§ **Activity**: The response must consist of the lines below from the one with "focal_35mm: 22" through the one with "focal_mm: 2.22", exactly as they appear and with both ends kept.
START Extracted data
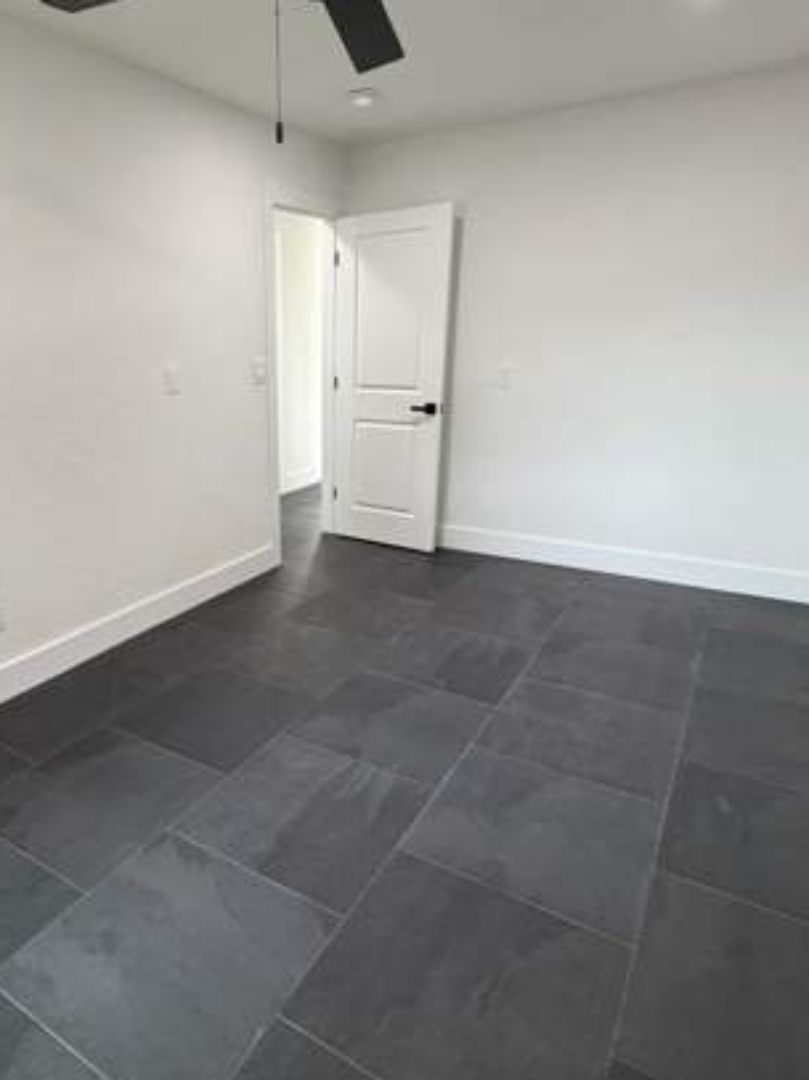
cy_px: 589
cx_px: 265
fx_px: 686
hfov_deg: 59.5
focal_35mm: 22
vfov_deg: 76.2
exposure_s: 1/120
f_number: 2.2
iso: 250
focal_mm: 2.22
END Extracted data
START Extracted data
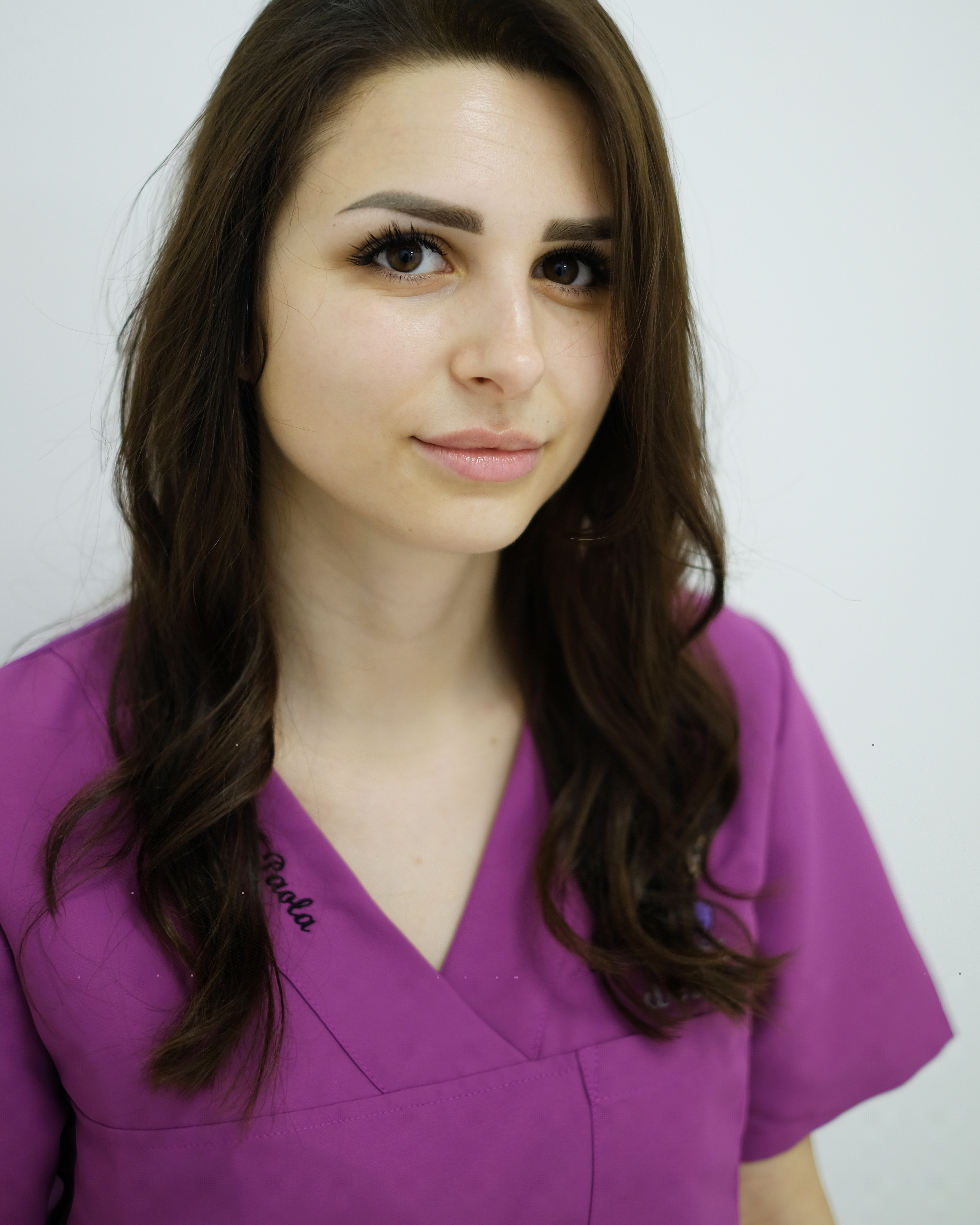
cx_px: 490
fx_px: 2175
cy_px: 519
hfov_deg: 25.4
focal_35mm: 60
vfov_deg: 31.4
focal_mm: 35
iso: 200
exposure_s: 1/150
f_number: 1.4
END Extracted data
§ **Result of the exercise**:
focal_35mm: 22
vfov_deg: 76.2
exposure_s: 1/120
f_number: 2.2
iso: 250
focal_mm: 2.22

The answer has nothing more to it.